In the minutes after we posted our annual list of out-of-options players earlier today, several readers pointed out players they believed to have been omitted. In following up with various team and agency sources around the league, it became clear that there’s some uncertainty as to how the 2020 season will impact some players’ number of minor league options.
Derrick Goold of the St. Louis Post-Dispatch explores the situation at greater length, reporting that Cardinals outfielder Justin Williams isn’t even sure whether he has a minor league option remaining. Neither, according to Goold, are the Cardinals themselves. Jeff Fletcher of the Orange County Register writes that the Angels are in a similar spot with right-hander Jaime Barria. Goold lists the Cubs’ Adbert Alzolay as another player currently in this state of limbo.
The reason? The commissioner’s office, the MLB Players Association and Major League teams still need to determine whether last year’s shortened slate of games counts as a full season under the league’s option structure. An arbiter is expected to make a final decision sometime this month, per Fletcher. Goold writes that a decision is expected “any time now,” adding that the Cardinals have been awaiting clarity for weeks.
By rule, players are given three option years after being selected to a team’s 40-man roster. Being optioned to the minor leagues, even if it’s out of Spring Training, counts as an option year — so long as the player spends 20 days down on the farm. Players are granted three option years, but there’s no limit to the number of times they can be optioned back and forth throughout the course of one of those individual option seasons.
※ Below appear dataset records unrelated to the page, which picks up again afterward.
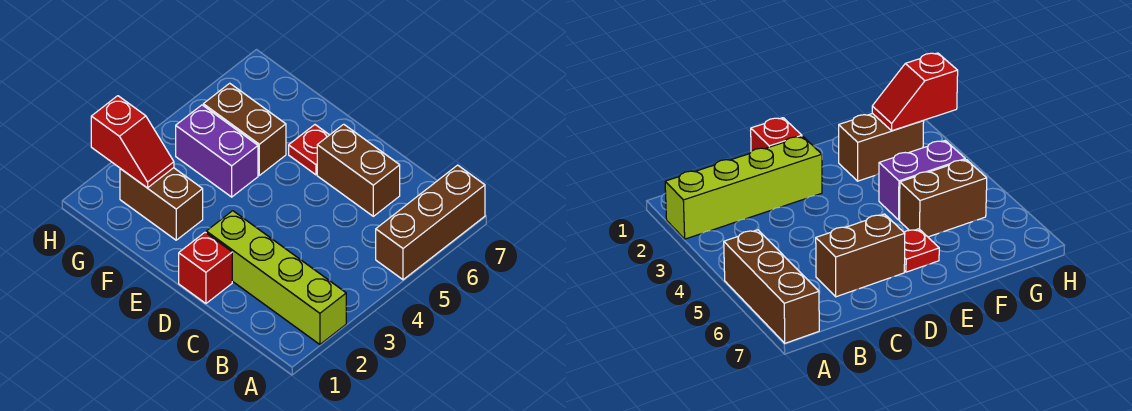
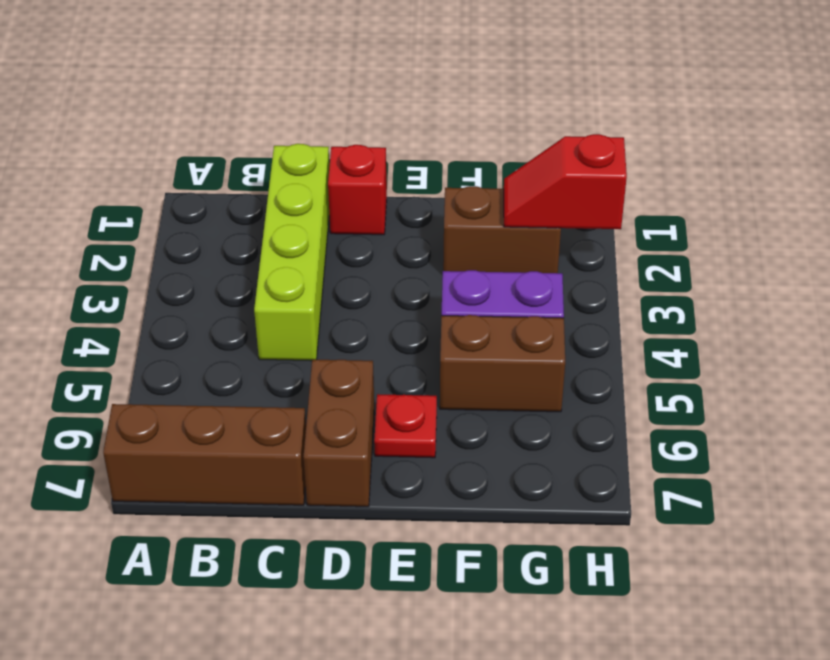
lime brick A2:D2 level 1 -> lime brick C1:C4 level 1
brown brick A5:A7 level 1 -> brown brick A7:C7 level 1
brown brick C6:D6 level 1 -> brown brick D6:D7 level 1

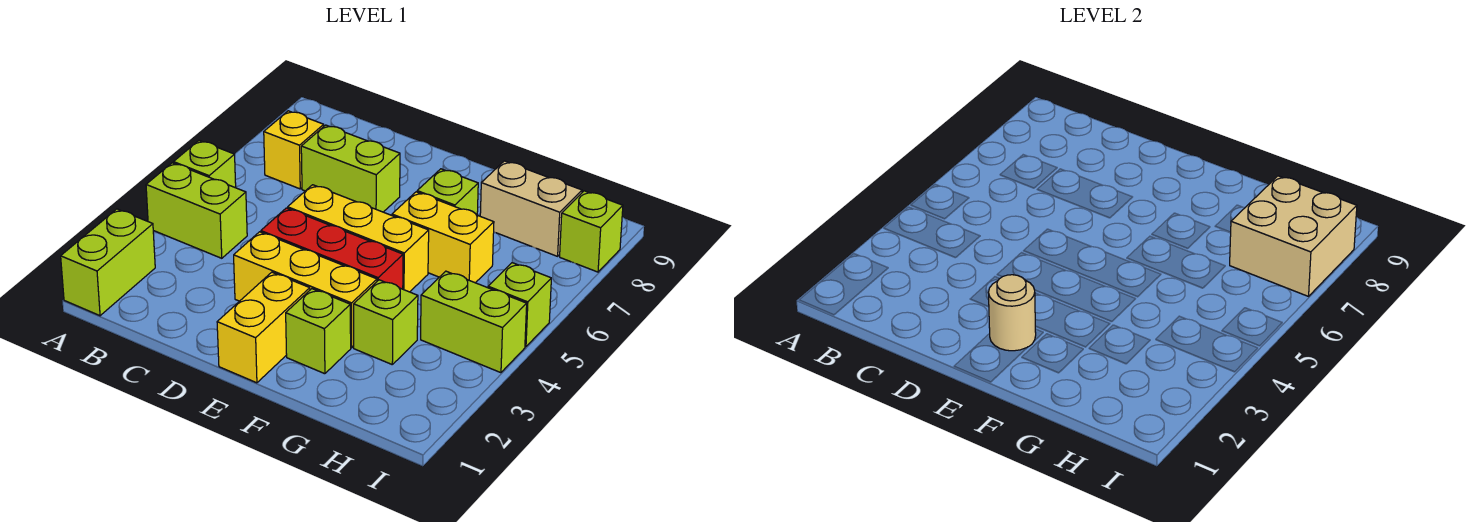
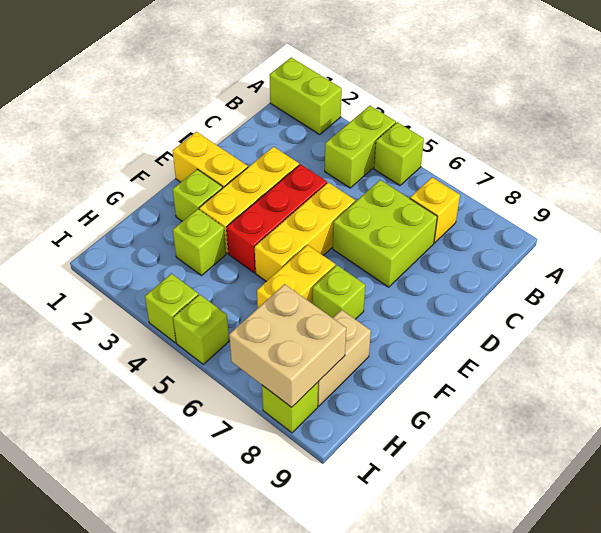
lime brick C7:D7 level 1 -> lime brick C6:D7 level 1
tan round brick E2 level 2 -> none
lime brick H4:I4 level 1 -> lime brick I4 level 1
It is possible for some players to be granted a fourth option year. This is most typical among players who have missed considerable time due to injury. Players who are on the 40-man roster and have exhausted those three minor league options before accruing five full seasons of play can be granted this exemption. A “full” season by that definition entails 90 or more days on an active Major League or Minor League roster (but not the injured list).
As Goold explains with regard to Williams, he fell shy of 90 days on an active roster in 2013, 2014 and 2019. His fifth “full” season would’ve been 2020 — you can see where this is going — but the season itself was not 90 days in length. Beyond the fact that the season itself was only 67 days long, players who were “optioned” weren’t sent to the minor leagues to compete in games but rather to alternate training sites to participate in simulated game settings against others in the organization.
Generally speaking, Major League clubs are keenly aware of the out-of-options players on other rosters, but it was clear in asking around today that there’s presently a disconnect because of last year’s shortened season. Even if you were to downplay the significance of one team not being clear on another team’s player, the reports from Goold and Fletcher underscore the confusion surrounding the issue.
It seems something of this nature should have been planned for during last year’s return-to-play negotiations, but as we saw with the months-long back-and-forth between MLB and the MLBPA, the March agreement under which the season was renewed had many issues that were not fully addressed. It’s not necessarily a surprise that 2021 option status wasn’t a major talking point up front, but it’s nonetheless a bit perplexing that an entire offseason has elapsed without a resolution. Minor league options — or a lack thereof — will be a considerably driving factor in spring roster moves around the game over the next four weeks.